Sur les routes poussiéreuses du nord ivoirien, des hommes ordinaires accomplissent un acte extraordinaire : acheminer du carburant vers le Mali, au péril de leur vie. Depuis que le groupe jihadiste JNIM (Groupe de soutien à l’islam et aux musulmans), affilié à Al-Qaïda, a décrété un blocus sur les camions-citernes, chaque trajet est devenu une mission suicidaire.
“On ne sait jamais si on rentrera vivant”, confie Baba, 30 ans, le regard vide, maillot de Manchester United sur les épaules.
Un blocus jihadiste pour étouffer Bamako
Depuis deux mois, les jihadistes ont intensifié leur stratégie de “jihad économique”, incendiant des centaines de camions en provenance d’Abidjan ou de Dakar. Objectif : asphyxier Bamako, affaiblir la junte militaire au pouvoir, et gagner le soutien populaire en exploitant les pénuries.

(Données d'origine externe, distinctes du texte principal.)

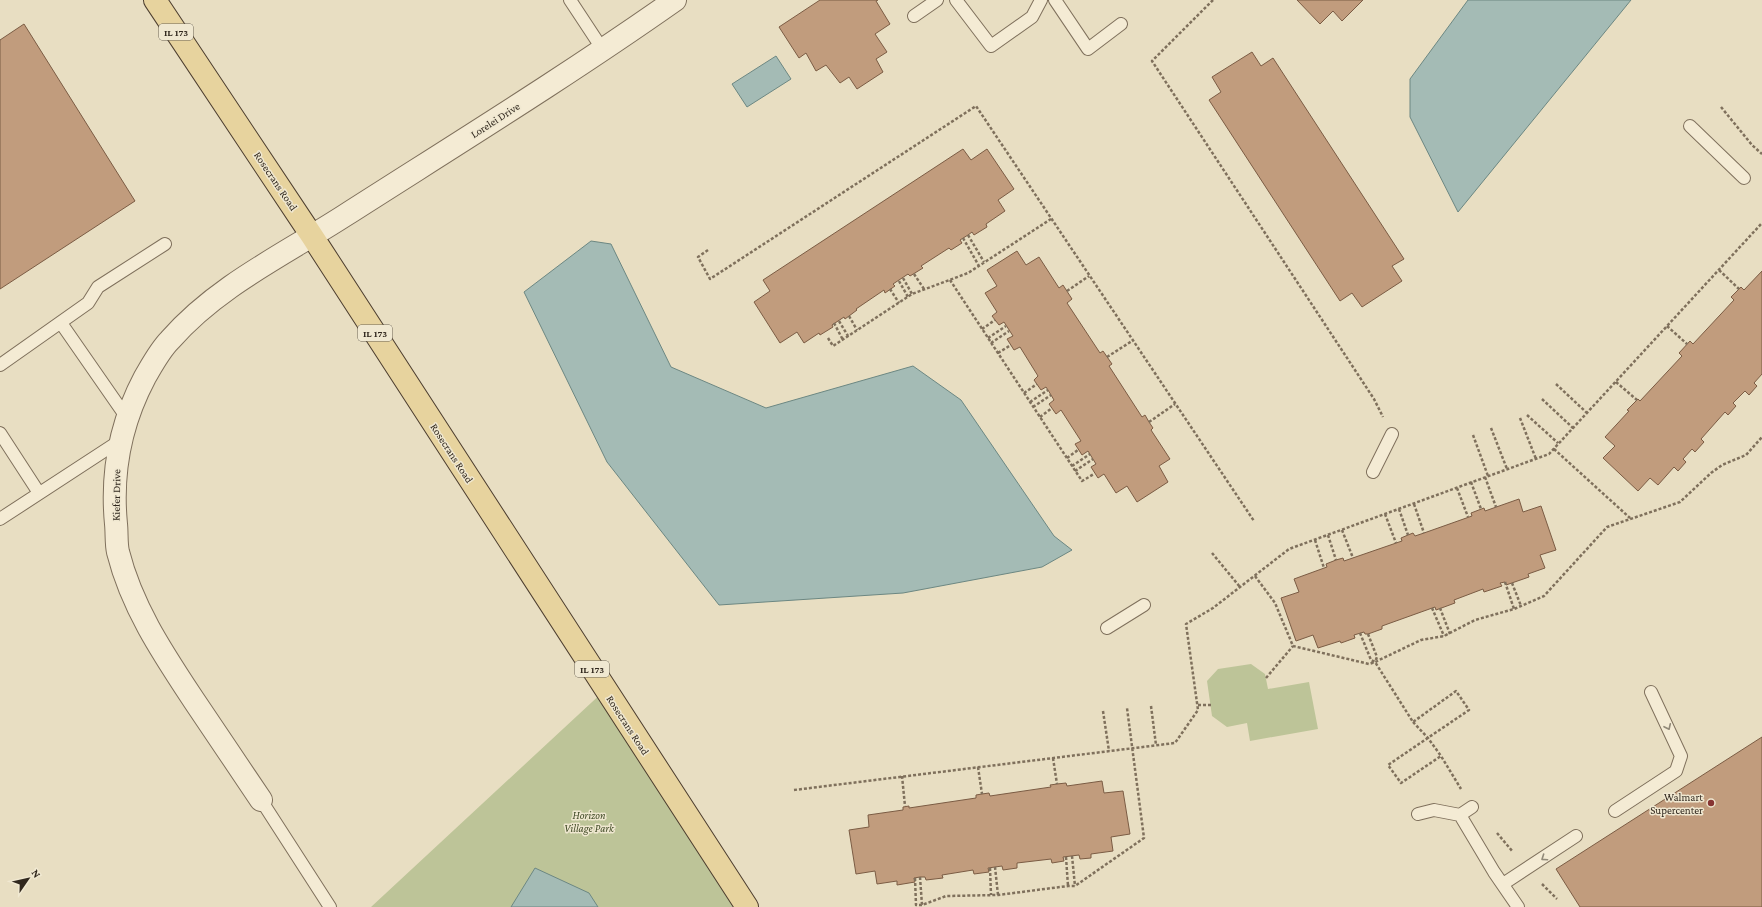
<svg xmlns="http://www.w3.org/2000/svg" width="1762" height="907" font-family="'Crimson Pro',serif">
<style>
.green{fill:#bdc498}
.water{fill:#a4bbb5;stroke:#6c8782}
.building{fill:#c19c7d;stroke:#7b5c44}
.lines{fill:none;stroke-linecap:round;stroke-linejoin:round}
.lane-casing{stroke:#7f705c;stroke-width:14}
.street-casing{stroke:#7f705c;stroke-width:24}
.primary-casing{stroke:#4d3e2f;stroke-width:24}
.path{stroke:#7f705c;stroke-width:2.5;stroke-dasharray:3 2;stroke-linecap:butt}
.lane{stroke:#f4ebd4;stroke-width:12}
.street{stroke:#f4ebd4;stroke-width:22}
.primary{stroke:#e7d39e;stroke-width:22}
.oneway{stroke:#928a79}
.poi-dot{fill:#873533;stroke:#f0e8d1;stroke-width:1.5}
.labels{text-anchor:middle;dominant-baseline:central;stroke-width:3;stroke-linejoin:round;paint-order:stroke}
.shield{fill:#f0e8d1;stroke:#6a6254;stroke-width:1}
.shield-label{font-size:10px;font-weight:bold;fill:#31281e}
.street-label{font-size:11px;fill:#31281e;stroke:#f0e8d1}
.poi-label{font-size:11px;fill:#31281e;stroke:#f0e8d1;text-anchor:end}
.park-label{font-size:11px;font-style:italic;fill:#414b27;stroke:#f0e8d1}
</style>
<rect width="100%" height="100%" fill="#e8dec2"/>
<path class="green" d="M1251,664L1265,674L1268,689L1309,682L1318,729L1250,741L1247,723L1227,727L1212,716L1207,681L1218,669Z
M605,690L748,907H371Z"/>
<path class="water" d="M1468,0H1631L1458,212L1410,117V79Z
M776,56L791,79L747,107L732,84Z
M591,241L611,244L671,367L766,408L913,366L961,400L1054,536L1072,550L1042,567L903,593L719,605L607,462L524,292Z
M535,868L589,893L598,907H511Z"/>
<path class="building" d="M820,0H878L876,1L890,24L875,34L887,52L876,59L883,72L857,89L849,77L840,83L826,65L816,71L806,53L799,58L779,27Z
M1297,0H1363L1342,21L1333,11L1320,24Z
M24,24L135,201L0,289V40Z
M1252,52L1261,66L1273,58L1404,259L1392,266L1402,281L1362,307L1352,293L1340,301L1209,100L1221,92L1212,77Z
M963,149L971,160L987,149L1014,189L998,200L1005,211L986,224L987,227L974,235L972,232L968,235L960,240L962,243L951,250L949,248L921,266L923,268L910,276L908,274L893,284L895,286L885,293L884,290L856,309L857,310L845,319L844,317L832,325L833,327L820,335L819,333L804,343L797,332L780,343L754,302L770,291L763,280Z
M1017,251L1026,265L1039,257L1059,288L1063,285L1072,299L1067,303L1100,353L1103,351L1112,364L1109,366L1142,417L1145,415L1149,422L1153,428L1151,430L1170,459L1159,466L1168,482L1137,502L1127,486L1116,493L1104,474L1098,478L1091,467L1096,464L1088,451L1082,455L1075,444L1081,441L1061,410L1056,414L1049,404L1054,400L1048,390L1046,387L1041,390L1034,380L1038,376L1020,347L1014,350L1007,339L1013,336L1004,322L999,325L992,316L997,312L985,293L997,286L987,270Z
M1762,271V374L1754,383L1757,386L1749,395L1745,391L1733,403L1736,406L1728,415L1725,412L1701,439L1704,442L1695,452L1692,449L1683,459L1686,462L1678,471L1674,467L1658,485L1650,478L1638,491L1603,458L1615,446L1605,437L1629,411L1627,410L1638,399L1640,401L1682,356L1679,353L1690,341L1693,344L1734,300L1731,297L1741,287L1744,290Z
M1519,499L1523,512L1541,506L1556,550L1540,555L1545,568L1528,574L1529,577L1506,585L1505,582L1500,583L1502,586L1484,592L1483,589L1454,600L1455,603L1436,610L1435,607L1382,626V629L1368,634H1365L1364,632L1354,635L1355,638L1341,643L1340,641L1318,648L1313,635L1296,641L1281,598L1299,592L1294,579L1327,567L1326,564L1336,560L1343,558L1344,561L1402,541L1401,538L1408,535L1413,533L1415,536L1424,533L1472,516L1471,513L1484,508L1485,511Z
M1762,737V907H1580L1556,869Z
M1102,781L1104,793L1123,791L1130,834L1111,837L1113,851L1091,854V858L1080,859L1079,855L1063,857L1064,861L1052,863L1051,859L1017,863V868L1003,870L1002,866L988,868L989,872L974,874L973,870L942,875L943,878L926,880L925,877H920L914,878L915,882L897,885V881L877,884L875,871L856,874L849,830L869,827L868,815L903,810V807L909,806V808L976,798V795L982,794L989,793L990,796L1051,787L1050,785L1057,784L1066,783L1067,786Z"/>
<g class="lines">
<g class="lane-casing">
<path id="lane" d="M570,0L603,50
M956,0L991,46L1032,17L1041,0
M1055,0L1088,49L1121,24
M914,16L937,0
M1690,126L1744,178
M61,323L127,418
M0,365L88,303L98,287L165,244
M0,433L39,493
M1373,472L1392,434
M0,519L121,440
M1107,628L1144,605
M261,800L330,907
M1615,811L1676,771L1681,756L1651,692
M1418,814L1434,810L1460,815L1472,807
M1460,815L1494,872L1518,907
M1503,884L1576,836"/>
</g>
<g class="street-casing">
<path id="street" d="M261,800C239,767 217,735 195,702C164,655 132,608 118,552C116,543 117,533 116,524C111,472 120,424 145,377C152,365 160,350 170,340C217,286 285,254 344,216C455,145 567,76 675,0"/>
</g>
<g class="primary-casing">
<path id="primary" d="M155,0L312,236L747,907"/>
</g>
<path class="path" d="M1213,0L1152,61L1374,399L1383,417
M1721,107L1752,145L1762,154
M968,235L984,262
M963,238L979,266
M708,250L698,257L710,279L976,106L1254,521
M1719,270L1739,289
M914,274L924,289
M903,278L912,294
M950,280L1082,481L1094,474
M899,281L908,297
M890,289L899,303
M1067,291L1089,276
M849,316L857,330
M839,321L848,336
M834,323L843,340
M1667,326L1687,344
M982,329L995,320
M828,338L833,346L912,294L968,273L1051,219
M988,338L1006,326
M991,343L1009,331
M998,353L1011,345
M1107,357L1132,341
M1616,382L1637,400
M1556,384L1587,413
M1024,393L1037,384
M1542,399L1573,428
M1030,402L1048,390
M1033,407L1051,395
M1527,415L1558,443
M1040,417L1052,408
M1520,418L1536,459
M1149,422L1175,404
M1491,428L1507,469
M1473,435L1488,476
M1554,449L1630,518
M1067,458L1078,450
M1072,466L1090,454
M1075,471L1093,459
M1485,477L1496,507
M1471,482L1481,509
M1457,488L1468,517
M1414,504L1424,533
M1399,509L1408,535
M1385,514L1396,543
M1342,530L1353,558
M1328,535L1336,560
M1315,540L1324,568
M1212,553L1240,587
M1255,576L1275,603L1293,646L1369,664L1375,662L1421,640L1444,636L1475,620L1514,609L1544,596L1607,527L1680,502L1711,473L1722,465L1746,455L1762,437
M1505,582L1514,609
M1512,583L1521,606
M1432,608L1444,636
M1440,608L1450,634
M1360,633L1371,660L1375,662L1413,722L1456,691L1469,710L1388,765L1401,783L1441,756L1461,789
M1368,634L1377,657L1375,662
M1266,678L1293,646
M1198,705H1211
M1151,706L1156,745
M1103,711L1109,751
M1413,722L1428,738L1441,756
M1053,758L1057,784
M978,767L982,794
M902,776L905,806
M794,790L1175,743L1198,710L1186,624L1213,608L1289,549L1549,454L1762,223
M1497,833L1513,852
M1072,856L1075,886
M1066,857L1068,886
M995,867L998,895
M990,868L991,895
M920,877L922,905L946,896L998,895L1068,886H1075L1144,838L1127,708
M915,878L916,905H922
M1542,884L1557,899"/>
<use href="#lane" class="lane"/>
<use href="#street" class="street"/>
<use href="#primary" class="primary"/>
</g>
<defs><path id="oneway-chevron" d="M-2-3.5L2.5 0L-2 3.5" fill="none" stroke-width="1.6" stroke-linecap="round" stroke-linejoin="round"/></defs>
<g class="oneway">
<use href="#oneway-chevron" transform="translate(1668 727) rotate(65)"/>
<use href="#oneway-chevron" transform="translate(1544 858) rotate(146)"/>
</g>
<circle class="poi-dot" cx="1711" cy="803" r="4"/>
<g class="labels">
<g class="shield">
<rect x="159" y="24" width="34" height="16" rx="3"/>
<rect x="358" y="325" width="34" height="16" rx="3"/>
<rect x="575" y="661" width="34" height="16" rx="3"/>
</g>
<g class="shield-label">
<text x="176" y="32">IL 173</text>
<text x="375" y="333">IL 173</text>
<text x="592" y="669">IL 173</text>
</g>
<g class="street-label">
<text transform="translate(495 120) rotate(-33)">Lorelei Drive</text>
<text transform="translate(276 181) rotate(56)">Rosecrans Road</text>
<text transform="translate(452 453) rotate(57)">Rosecrans Road</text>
<text transform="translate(116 495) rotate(-89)">Kiefer Drive</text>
<text transform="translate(628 725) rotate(57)">Rosecrans Road</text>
</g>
<g class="poi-label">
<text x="1703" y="797">Walmart<tspan x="1703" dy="13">Supercenter</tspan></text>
</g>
<g class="park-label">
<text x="589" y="815">Horizon<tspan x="589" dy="13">Village Park</tspan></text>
</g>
</g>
<g transform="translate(28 879) rotate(56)" stroke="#f0e8d1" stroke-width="3" paint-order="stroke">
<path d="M0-3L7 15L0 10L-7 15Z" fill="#31281e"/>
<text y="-6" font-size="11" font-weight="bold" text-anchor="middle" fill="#31281e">N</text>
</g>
</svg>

“Le JNIM cherche à montrer l’incapacité du gouvernement à protéger ses citoyens”, analyse Bakary Sambe, du Timbuktu Institute.
Patriotisme, peur et précarité
Malgré les risques, des dizaines de chauffeurs continuent de rouler. Par patriotisme, par nécessité financière, ou par courage. Mamadou Diallo, 55 ans, parle de “bonne cause”. D’autres évoquent leurs familles, qui redoutent chaque départ.
Mais derrière cette bravoure se cache une réalité sociale brutale : pas de contrat, pas d’assurance, pas de retraite. “Si tu meurs, c’est fini. Après ton enterrement, on t’oublie”, déplore Bablen Sacko, chauffeur ivoirien.
Des convois sous escorte, mais toujours vulnérables
Les camions se chargent à Yamoussoukro ou Abidjan, puis empruntent les corridors de Tengréla ou Pogo. Des escortes militaires prennent le relais côté malien, mais même elles ne garantissent pas la sécurité. Les axes Kadiana-Kolondiéba et Loulouni-Sikasso sont devenus des zones de mort.
“J’ai vu des jihadistes brûler deux camions. Les chauffeurs sont morts. J’étais juste derrière”, raconte Moussa, 38 ans.
Un carburant devenu symbole de sacrifice
Le Premier ministre malien Abdoulaye Maïga a qualifié ce carburant de “sang humain”, en hommage aux chauffeurs et militaires tués sur les routes. Une reconnaissance qui contraste avec l’absence de protection sociale pour ces héros silencieux.
“Chacun a un rôle dans la construction du pays. Le nôtre, c’est d’approvisionner le Mali”, affirme Bablen Sacko.
Un avenir incertain
Face à l’insécurité, certains transporteurs ivoiriens ont immobilisé leurs flottes. D’autres refusent désormais les trajets vers le Mali. Et pendant ce temps, Bamako continue de tourner, alimentée par le courage de quelques-uns.
“Si les camions s’arrêtent, c’est tout un pays qui s’éteint”, résume Sidiki Dembélé, entre deux bouchées de riz.